[TASK INSTRUCTIONS]
If a line in the material below has the string "trash", copy it out.

[SOURCE DATA]

════════

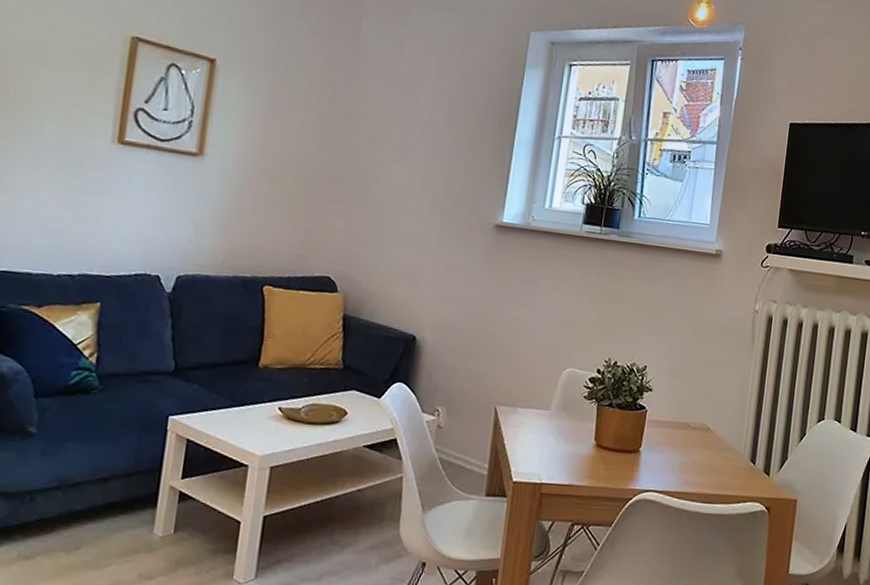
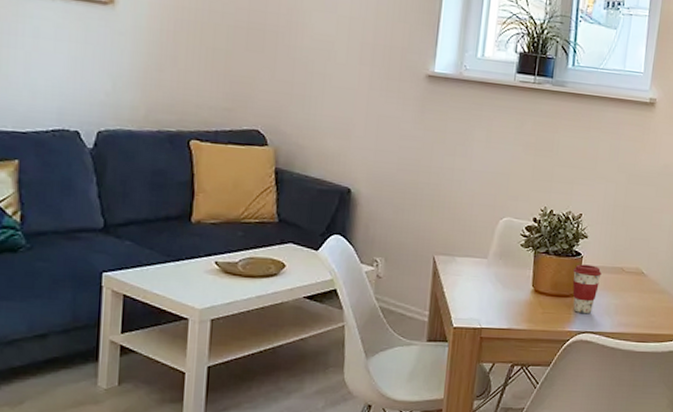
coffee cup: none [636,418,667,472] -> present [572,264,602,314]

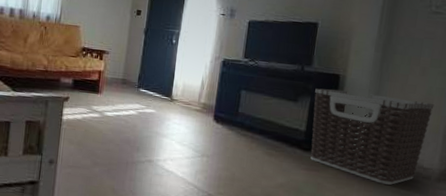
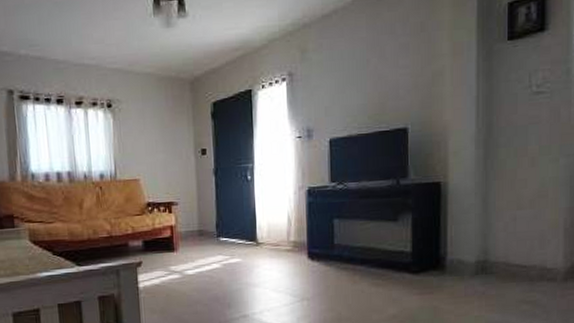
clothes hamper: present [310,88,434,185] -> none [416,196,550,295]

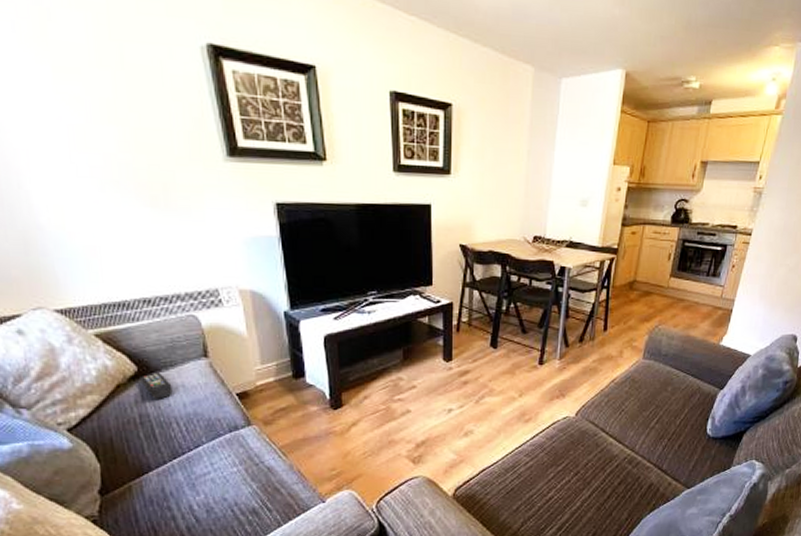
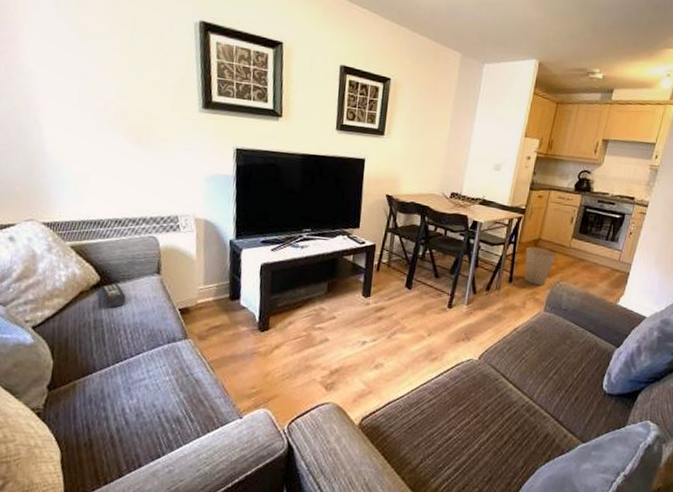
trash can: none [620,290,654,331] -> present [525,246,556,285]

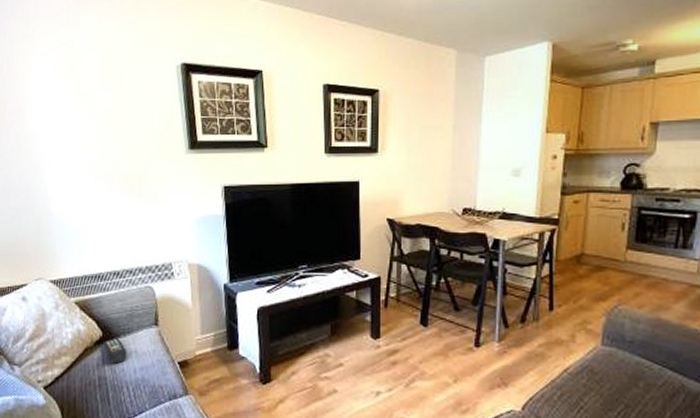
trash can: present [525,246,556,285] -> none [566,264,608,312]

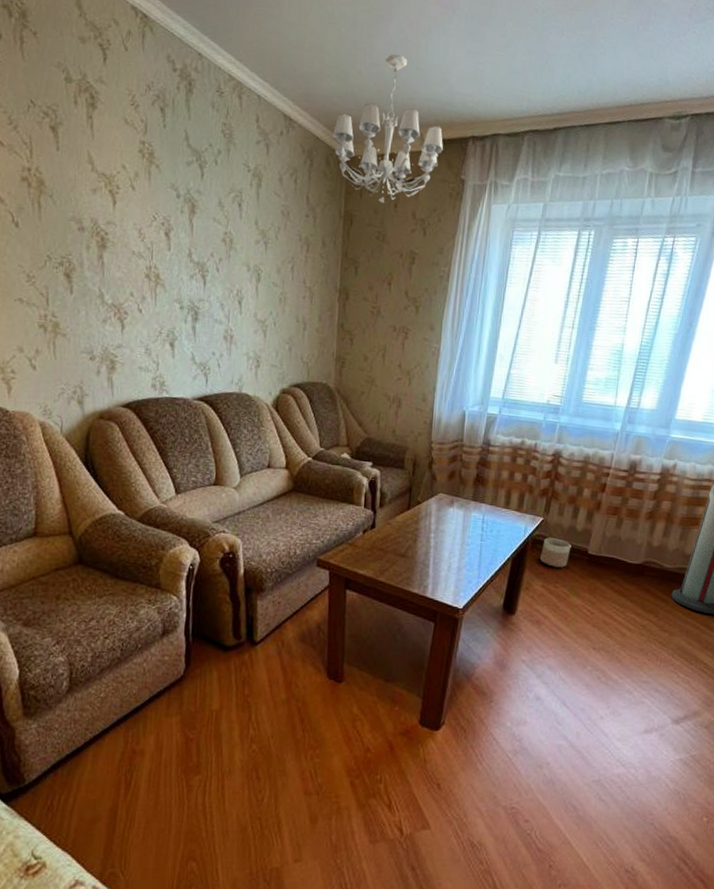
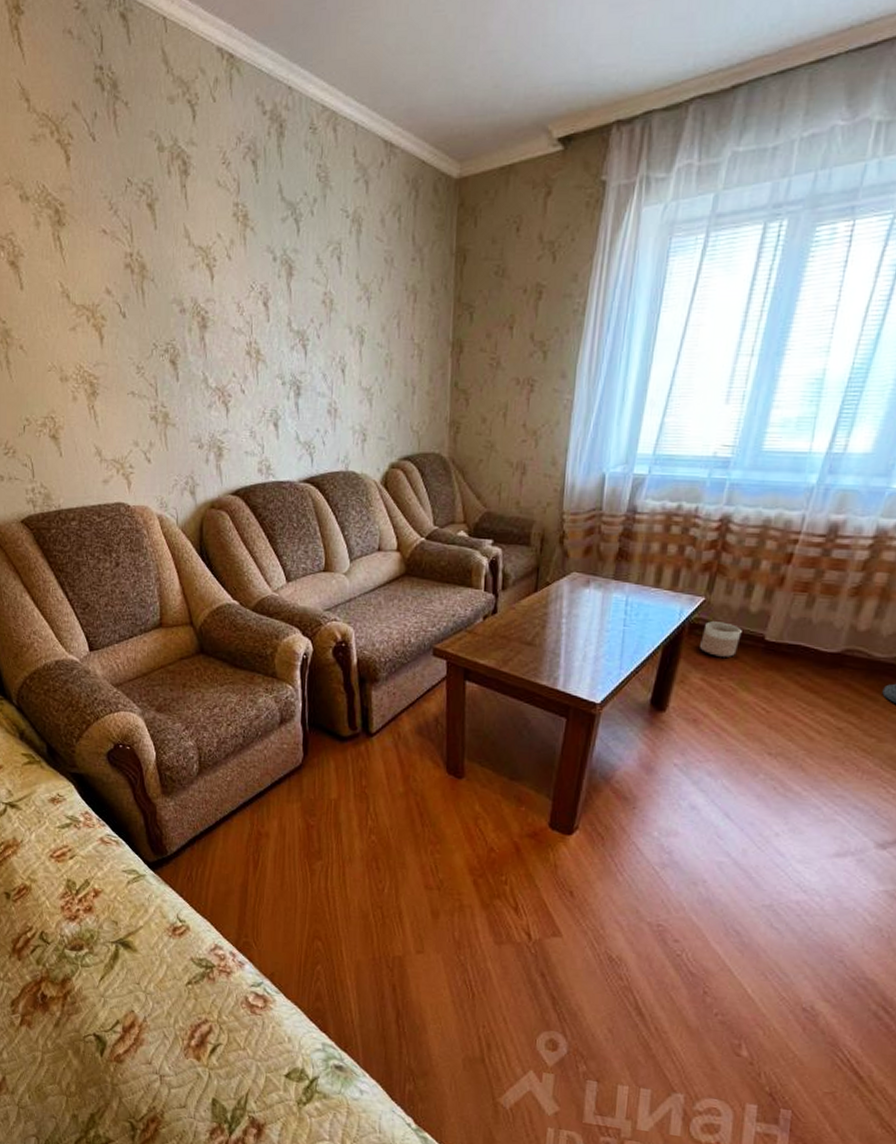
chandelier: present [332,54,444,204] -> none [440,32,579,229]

════════

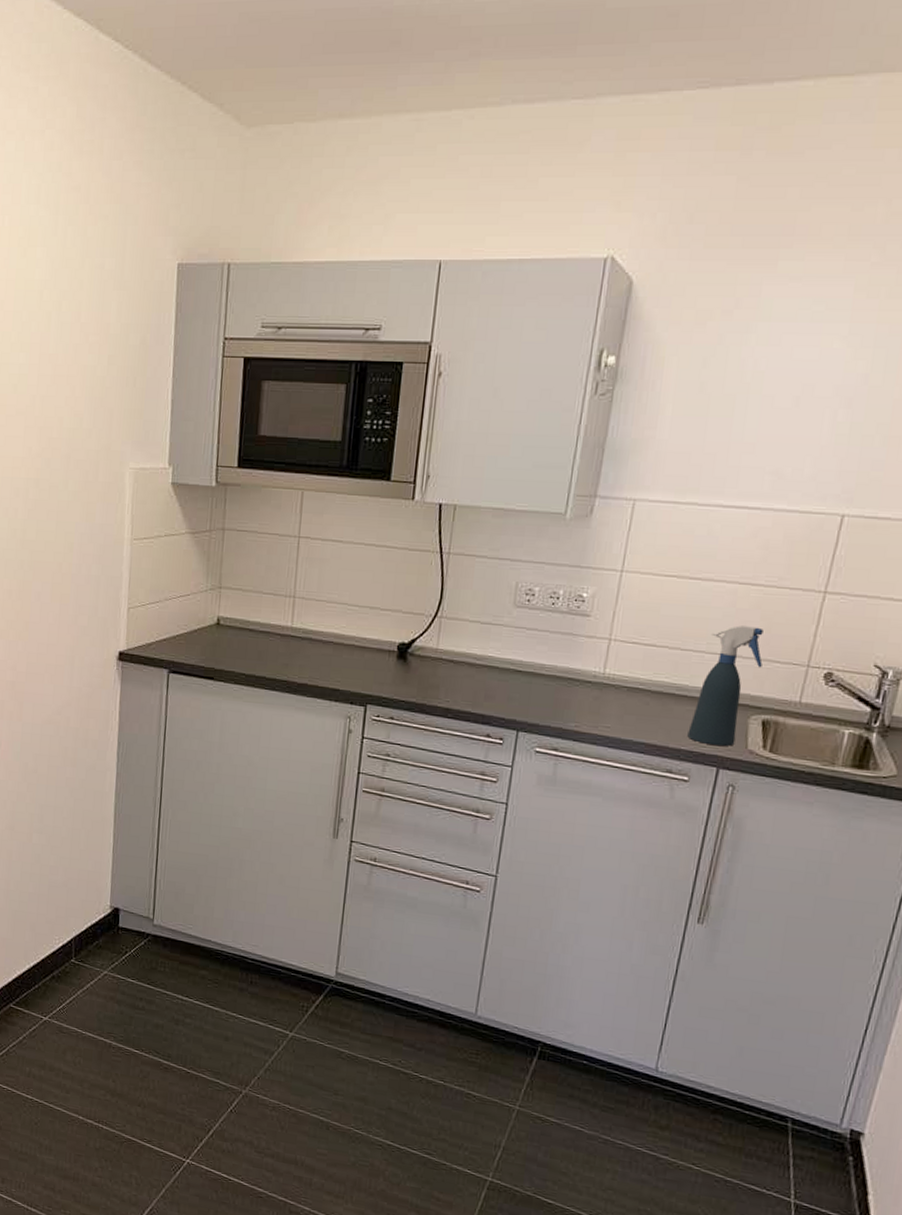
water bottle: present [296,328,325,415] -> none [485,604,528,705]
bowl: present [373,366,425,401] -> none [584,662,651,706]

════════

[ANSWER SECTION]
trash can: none [620,290,654,331] -> present [525,246,556,285]
trash can: present [525,246,556,285] -> none [566,264,608,312]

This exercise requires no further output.